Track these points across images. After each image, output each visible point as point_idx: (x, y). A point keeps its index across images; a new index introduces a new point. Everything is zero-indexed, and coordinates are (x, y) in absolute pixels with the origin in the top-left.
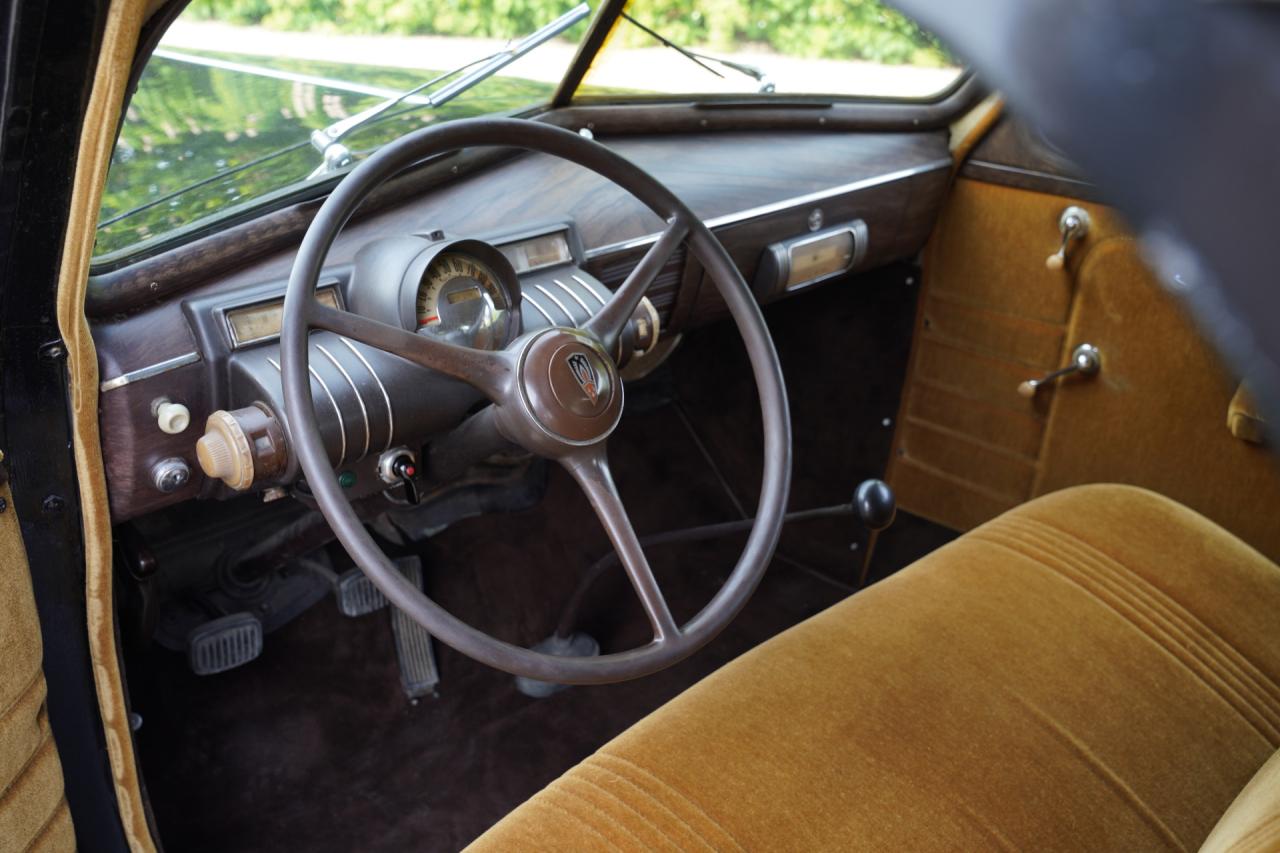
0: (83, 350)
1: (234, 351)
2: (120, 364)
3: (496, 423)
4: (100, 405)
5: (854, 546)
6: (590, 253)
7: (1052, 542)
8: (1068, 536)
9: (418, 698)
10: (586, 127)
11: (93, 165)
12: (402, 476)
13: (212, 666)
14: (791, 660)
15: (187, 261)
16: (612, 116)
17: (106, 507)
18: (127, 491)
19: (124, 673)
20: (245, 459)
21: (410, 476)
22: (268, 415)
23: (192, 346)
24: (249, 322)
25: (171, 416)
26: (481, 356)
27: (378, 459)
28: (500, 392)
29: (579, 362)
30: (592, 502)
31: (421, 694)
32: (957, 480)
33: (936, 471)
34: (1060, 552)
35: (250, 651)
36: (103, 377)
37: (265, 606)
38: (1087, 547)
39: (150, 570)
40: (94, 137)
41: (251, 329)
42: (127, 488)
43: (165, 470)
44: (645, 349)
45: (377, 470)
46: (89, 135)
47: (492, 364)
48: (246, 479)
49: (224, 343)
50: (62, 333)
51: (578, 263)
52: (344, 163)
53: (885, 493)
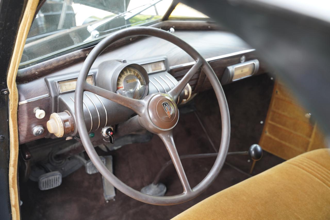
0: (14, 92)
1: (60, 94)
2: (25, 96)
3: (139, 121)
4: (18, 109)
5: (249, 161)
6: (171, 68)
7: (313, 167)
8: (319, 165)
9: (109, 200)
10: (172, 27)
11: (22, 39)
12: (108, 135)
13: (46, 187)
14: (226, 199)
15: (47, 66)
16: (181, 24)
17: (18, 140)
18: (24, 135)
19: (19, 190)
20: (61, 128)
21: (111, 135)
22: (69, 115)
23: (47, 92)
24: (65, 86)
25: (40, 113)
26: (136, 101)
27: (102, 129)
28: (141, 112)
29: (166, 105)
30: (167, 148)
31: (109, 199)
32: (283, 142)
33: (277, 139)
34: (316, 170)
35: (58, 183)
36: (19, 101)
37: (63, 169)
38: (325, 169)
39: (29, 158)
40: (22, 31)
41: (66, 87)
42: (24, 134)
43: (37, 129)
44: (186, 99)
45: (101, 132)
46: (21, 31)
47: (139, 104)
48: (61, 134)
49: (57, 92)
50: (8, 87)
51: (167, 70)
52: (97, 36)
53: (259, 148)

Required action
Whatever lies between the first line of the data and the line holding "1: (234, 351)", inclusive, should be repeated exactly, apart from the pictures.

Answer to this problem
Track these points across images. After each image, output each visible point as point_idx: (x, y). A point keeps its index across images; a new index introduces a new point. Everything is zero-indexed, and coordinates are (x, y) in absolute pixels with the origin in the top-left.
0: (83, 350)
1: (234, 351)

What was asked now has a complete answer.